■ Complete o seguinte:
1. Cite o texto sobre o Champanhe, começando em "O Rei Henrique" e terminando em "como vinho tranquilo.".
2. De acordo com o texto sobre o Champanhe, em que ano e em que cidade Nicolas Irénée fundou a primeira casa vitivinícola de vinho espumante de Champanhe?

■ Documento de origem:
╔══

Consta que Luís XIV, Rei de França, terá dito que o Champanhe era «o Rei
dos Vinhos e o Vinho dos Reis». Li isto tantas vezes que acreditei... Não fosse
a lenda, com o mesmo monarca, repetida e relativa ao Vinho do Porto e pelos
produtores húngaros e eslovacos de Tokay (agora adoptou-se a grafia húngara
Tokji – na Eslováquia escrevem Tokaj – mas prefiro a forma antiga).
.
.
O Rei Henrique IV de França (Henrique III de Navarra) era apreciador dos
néctares desta região setentrional do hexágono, sendo servida na Real Mesa. O
seu filho Luís XIII (Luís II de Navarra) também só provou como vinho tranquilo.
.
O Rei Sol terá sido o primeiro monarca a saborear o vinho de Champanhe
na forma como hoje o conhecemos. Já agora refira-se que Luís XIV se marimbou
para Navarra e passou a usar apenas como brasão as armas de França.
.
.
Ao certo não se sabe quando foi produzido o primeiro vinho de Champanhe
«moderno», sabe-se que Dom Pérignon andava a fazer avarias nas caves, da Abadia
beneditina de Hautvilliers, em 1670. Jean Godinot, escreveu, em 1718, que há vinte
anos que os franceses podiam apreciar este vinho espumante – em francês é mais
bonito... mousseux.
.
.
Já que se fala neste religioso há que dizer quem foi: nasceu em Reims,
onde foi cónego da Catedral. Foi chamado para Paris, onde foi grande vigário da
Santa Capela (Sainte-Chapelle du Palais), onde está a suposta coroa de espinhos
do martírio de Jesus Cristo. Regressou a Champanhe para ser vigário geral da
Abadia de São Nicásio.
.
Dom Pérignon não trabalhou sozinho, teve como colaborador Dom Thierry
Ruinart, cujo sobrinho Nicolas Irénée fundou, em 1729 em Épernay, a primeira
casa vitivinícola de vinho espumante de Champanhe. Nascia uma das mais
carismáticas marcas da região, a Ruinart.

╚══

■ Listagem:
╔══

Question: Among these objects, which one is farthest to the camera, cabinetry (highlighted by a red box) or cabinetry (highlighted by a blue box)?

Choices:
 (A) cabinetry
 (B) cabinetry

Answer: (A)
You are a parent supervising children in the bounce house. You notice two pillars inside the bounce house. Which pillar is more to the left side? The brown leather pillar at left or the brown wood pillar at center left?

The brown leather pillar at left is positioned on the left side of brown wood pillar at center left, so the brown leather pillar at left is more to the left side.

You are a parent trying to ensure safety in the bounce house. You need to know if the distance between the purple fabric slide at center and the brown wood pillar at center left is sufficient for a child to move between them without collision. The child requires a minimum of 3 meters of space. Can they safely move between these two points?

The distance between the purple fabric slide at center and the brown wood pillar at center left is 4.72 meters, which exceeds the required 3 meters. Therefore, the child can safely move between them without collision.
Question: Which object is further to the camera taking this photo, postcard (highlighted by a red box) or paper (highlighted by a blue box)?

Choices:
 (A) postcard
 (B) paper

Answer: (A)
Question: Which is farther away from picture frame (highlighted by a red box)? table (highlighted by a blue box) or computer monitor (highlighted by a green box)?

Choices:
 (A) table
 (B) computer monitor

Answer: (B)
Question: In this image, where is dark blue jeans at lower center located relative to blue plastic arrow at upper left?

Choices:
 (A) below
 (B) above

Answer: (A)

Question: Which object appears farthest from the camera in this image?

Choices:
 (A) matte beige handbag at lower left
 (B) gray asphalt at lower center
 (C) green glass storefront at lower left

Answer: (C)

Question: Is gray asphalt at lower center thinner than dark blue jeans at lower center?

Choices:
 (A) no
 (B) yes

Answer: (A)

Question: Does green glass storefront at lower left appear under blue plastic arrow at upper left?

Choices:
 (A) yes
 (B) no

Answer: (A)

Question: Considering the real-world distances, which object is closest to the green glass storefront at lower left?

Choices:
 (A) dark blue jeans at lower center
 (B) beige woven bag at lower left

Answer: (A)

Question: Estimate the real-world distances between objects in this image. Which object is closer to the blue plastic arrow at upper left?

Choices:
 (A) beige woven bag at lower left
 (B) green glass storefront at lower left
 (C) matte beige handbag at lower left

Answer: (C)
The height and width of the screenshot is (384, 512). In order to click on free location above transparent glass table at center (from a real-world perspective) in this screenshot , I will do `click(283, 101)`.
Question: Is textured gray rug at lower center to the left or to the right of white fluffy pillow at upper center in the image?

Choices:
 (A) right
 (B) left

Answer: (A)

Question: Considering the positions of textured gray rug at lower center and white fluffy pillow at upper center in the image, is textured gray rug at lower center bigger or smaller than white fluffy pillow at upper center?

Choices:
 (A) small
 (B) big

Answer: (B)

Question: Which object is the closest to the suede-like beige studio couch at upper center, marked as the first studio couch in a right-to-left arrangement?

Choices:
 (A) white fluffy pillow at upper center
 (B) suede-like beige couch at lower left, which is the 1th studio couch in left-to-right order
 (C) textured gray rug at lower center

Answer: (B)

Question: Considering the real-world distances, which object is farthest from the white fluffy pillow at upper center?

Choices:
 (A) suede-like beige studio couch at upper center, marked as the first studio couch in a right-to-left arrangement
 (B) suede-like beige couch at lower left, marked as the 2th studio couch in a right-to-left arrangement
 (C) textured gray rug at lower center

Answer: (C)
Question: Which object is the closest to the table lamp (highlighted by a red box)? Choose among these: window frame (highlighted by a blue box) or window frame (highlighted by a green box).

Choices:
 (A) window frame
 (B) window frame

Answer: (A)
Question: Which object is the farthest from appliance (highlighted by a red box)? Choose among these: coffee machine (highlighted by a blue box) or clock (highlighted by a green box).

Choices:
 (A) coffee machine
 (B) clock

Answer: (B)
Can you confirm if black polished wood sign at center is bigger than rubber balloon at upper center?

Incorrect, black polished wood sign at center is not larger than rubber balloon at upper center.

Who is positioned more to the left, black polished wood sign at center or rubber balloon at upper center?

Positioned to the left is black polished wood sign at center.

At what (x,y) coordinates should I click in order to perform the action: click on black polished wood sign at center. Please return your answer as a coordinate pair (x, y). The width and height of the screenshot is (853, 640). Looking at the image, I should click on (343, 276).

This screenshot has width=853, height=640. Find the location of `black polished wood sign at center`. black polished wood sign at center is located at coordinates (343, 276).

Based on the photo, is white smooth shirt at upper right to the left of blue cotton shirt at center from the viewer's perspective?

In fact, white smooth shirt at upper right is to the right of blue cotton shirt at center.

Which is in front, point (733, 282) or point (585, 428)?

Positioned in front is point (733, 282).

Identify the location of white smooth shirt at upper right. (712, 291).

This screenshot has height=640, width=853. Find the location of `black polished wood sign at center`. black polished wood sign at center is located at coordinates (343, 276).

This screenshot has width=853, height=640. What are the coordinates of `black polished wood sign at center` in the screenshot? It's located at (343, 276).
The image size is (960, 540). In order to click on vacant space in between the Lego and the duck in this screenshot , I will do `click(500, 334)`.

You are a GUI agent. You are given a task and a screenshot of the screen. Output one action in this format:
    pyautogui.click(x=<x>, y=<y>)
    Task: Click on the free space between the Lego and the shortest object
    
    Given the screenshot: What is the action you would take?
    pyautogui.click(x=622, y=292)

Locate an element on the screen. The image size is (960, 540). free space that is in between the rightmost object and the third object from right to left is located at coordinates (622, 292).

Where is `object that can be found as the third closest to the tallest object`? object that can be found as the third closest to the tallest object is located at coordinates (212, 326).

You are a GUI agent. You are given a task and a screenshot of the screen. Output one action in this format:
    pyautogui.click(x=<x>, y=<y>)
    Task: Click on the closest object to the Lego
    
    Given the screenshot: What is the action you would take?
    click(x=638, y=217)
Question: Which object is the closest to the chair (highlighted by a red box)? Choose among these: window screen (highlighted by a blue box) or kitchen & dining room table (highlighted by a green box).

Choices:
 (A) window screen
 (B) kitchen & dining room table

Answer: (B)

╚══

■ Respostas completas:
1.
O Rei Henrique IV de França (Henrique III de Navarra) era apreciador dos
néctares desta região setentrional do hexágono, sendo servida na Real Mesa. O
seu filho Luís XIII (Luís II de Navarra) também só provou como vinho tranquilo.

2. Em 1729, em Épernay.